Table 3 shows the comparison of the runtime and effective cycle ratio in three implementations. The runtime information shows the actual performance of the accelerator, which is affected by the FPGA frequency. The effective cycle rate shows the ratio of the theoretically effective calculation cycles to the actual consumption cycles of the accelerator based on the analytical model we established. We can see that the accelerator of the non-cooperative 64 PEs version was the most efficient and had significant advantages over the ring structure accelerator with the same number of PEs. At the same time, under the same accelerator structure, the 64 PE version was slightly more efficient than the 128 PE version. After our analysis, this was because, in the accelerator of the 128 PE version, the number of PEs that were controlled by the same controller to poll the computing task was more than the accelerator of the 64 PE version, which led to greater delay.
As for the design of the chain topology of the non-cooperative PE accelerator, we implemented it on Xilinx’s XC7VX485T. In
Table 1 and
Table 2, we show the performance and the utilization of the chain topology accelerator. We can see that, compared to the tree topology scheme proposed in [
20], our new chain topology improved the frequency of the accelerator and the performance with the same FPGA.
5. Conclusions and Future Works
In this paper, we compared three structures of the FPGA-based Pair-HMM forward algorithm accelerators, including the SA structure, the ring structure, and our non-cooperative structure.
We built a parametric model to analyze the differences among the structures from the aspects of the calculation mode, the computational efficiency, and the storage requirement. Regarding FPGAs equipped with different computational hardware, these structures can be flexibly ported, improve their applicability, and maximize computational resources’ utilization for the best performance. The non-cooperative structure had considerable differences compared to the SA structure and the PE ring structure in the calculation mode and organized schemes. The largest difference was that the data would not flow among PEs, while in the SA structure and the PE ring structure, data flow in every PE sub-structure. In other words, the non-cooperative structure revealed higher computational efficiency and flexibility than other FPGA-based implementations with different structures. However, this flexibility also brought a large amount of cost with respect to the control components. For those FPGAs with limited resources, the non-cooperative accelerator is not recommended, and the ring structure is better. For FPGAs with more balanced resources of DSP and LUT, the non-cooperative structure can shows its performance advantages better.

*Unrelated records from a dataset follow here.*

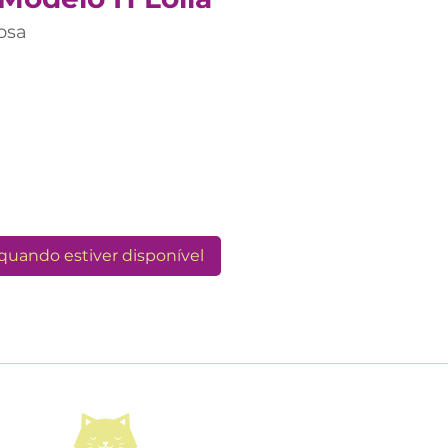
rosa
o
quando estiver disponível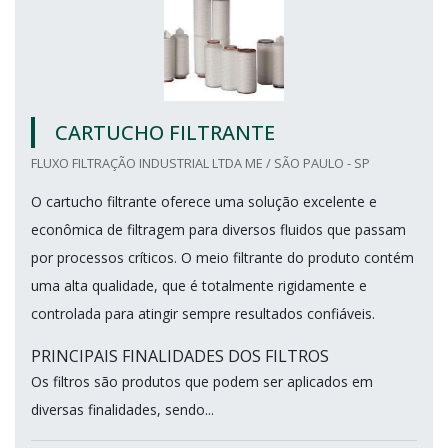
CARTUCHO FILTRANTE
FLUXO FILTRAÇÃO INDUSTRIAL LTDA ME / SÃO PAULO - SP
O cartucho filtrante oferece uma solução excelente e
econômica de filtragem para diversos fluidos que passam
por processos críticos. O meio filtrante do produto contém
uma alta qualidade, que é totalmente rigidamente e
controlada para atingir sempre resultados confiáveis.
PRINCIPAIS FINALIDADES DOS FILTROS
Os filtros são produtos que podem ser aplicados em
diversas finalidades, sendo...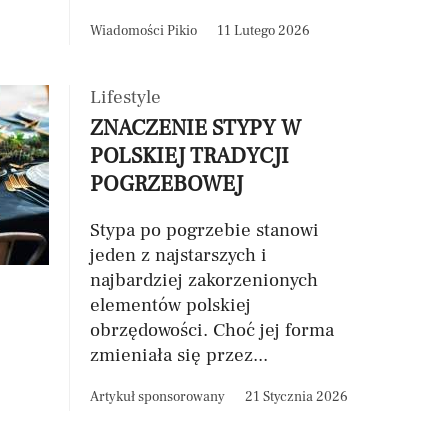
Wiadomości Pikio
11 Lutego 2026
Lifestyle
ZNACZENIE STYPY W
POLSKIEJ TRADYCJI
POGRZEBOWEJ
Stypa po pogrzebie stanowi
jeden z najstarszych i
najbardziej zakorzenionych
elementów polskiej
obrzędowości. Choć jej forma
zmieniała się przez...
Artykuł sponsorowany
21 Stycznia 2026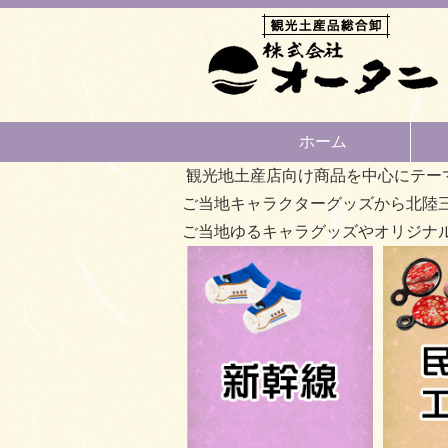
ホーム
観光地土産店向け商品を中心にテー
ご当地キャラクターグッズから北陸
ご当地ゆるキャラグッズやオリジナ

For the non-cooperative structure accelerator, we designed a new chain topology. It simplified the complexity of layout and routing and improved the performance by about 4%.

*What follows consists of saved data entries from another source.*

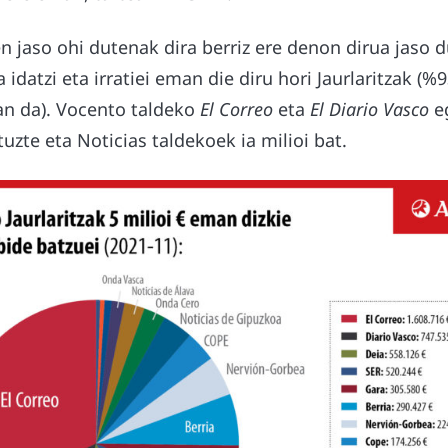
n jaso ohi dutenak dira berriz ere denon dirua jaso 
idatzi eta irratiei eman die diru hori Jaurlaritzak (%
an da). Vocento taldeko
El Correo
eta
El Diario Vasco
eg
tuzte eta Noticias taldekoek ia milioi bat.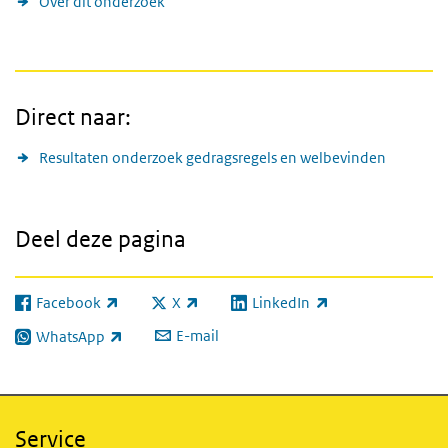
Over dit onderzoek
Direct naar:
Resultaten onderzoek gedragsregels en welbevinden
Deel deze pagina
Facebook
X
LinkedIn
(externe link)
(externe link)
(externe link)
E-mail
WhatsApp
(externe link)
Service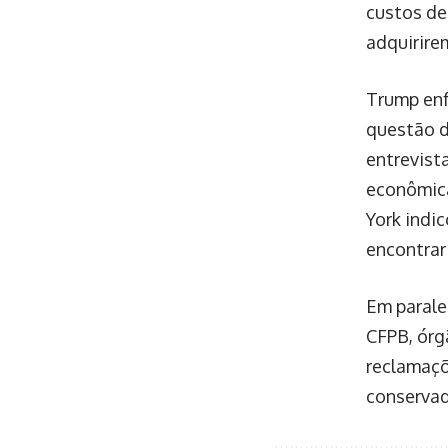
custos de 
adquirire
Trump enf
questão d
entrevist
econômica
York indi
encontrar
Em parale
CFPB, órg
reclamaçõ
conservad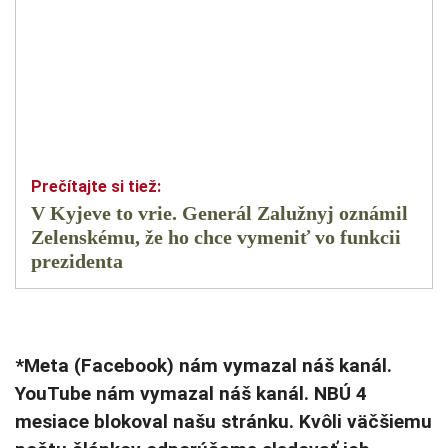
V Kyjeve to vrie. Generál Zalužnyj oznámil
Zelenskému, že ho chce vymeniť vo funkcii
prezidenta
*Meta (Facebook) nám vymazal náš kanál.
YouTube nám vymazal náš kanál. NBÚ 4
mesiace blokoval našu stránku. Kvôli väčšiemu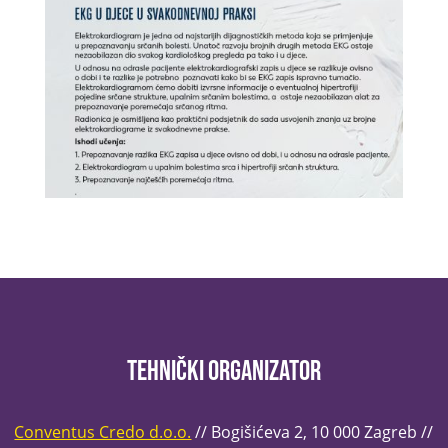
Tehnički organizator
Conventus Credo d.o.o.
// Bogišićeva 2, 10 000 Zagreb //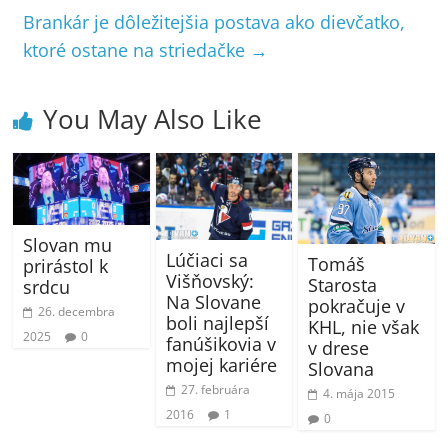
Brankár je dôležitejšia postava ako dievčatko,
ktoré ostane na striedačke
→
You May Also Like
Slovan mu
Lúčiaci sa
Tomáš
prirástol k
Višňovský:
Starosta
srdcu
Na Slovane
pokračuje v
26. decembra
boli najlepší
KHL, nie však
2025
0
fanúšikovia v
v drese
mojej kariére
Slovana
27. februára
4. mája 2015
2016
1
0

Aiming at the defects of the current structures of accelerators, we will perform further research to improve the performance. As our further work, we propose some ideas. Firstly, with further optimization approaches to decreasing the consumption of the resources of controller components, our FPGA-based accelerator can achieve higher performance. Secondly, according to the characteristics of the sequence alignment task, we are going to research the cooperative controller of mini-batch input data with the same sequence length, which will also decrease the consumption of the resources. Thirdly, the flexible configuration of process units on the basis of a specific FPGA with limited resources may be another important part of our further research. Fourthly, we will use the chain topology to reconstruct the connection of PEs. These ideas of the structure of the accelerator can be applied in the acceleration of other algorithms.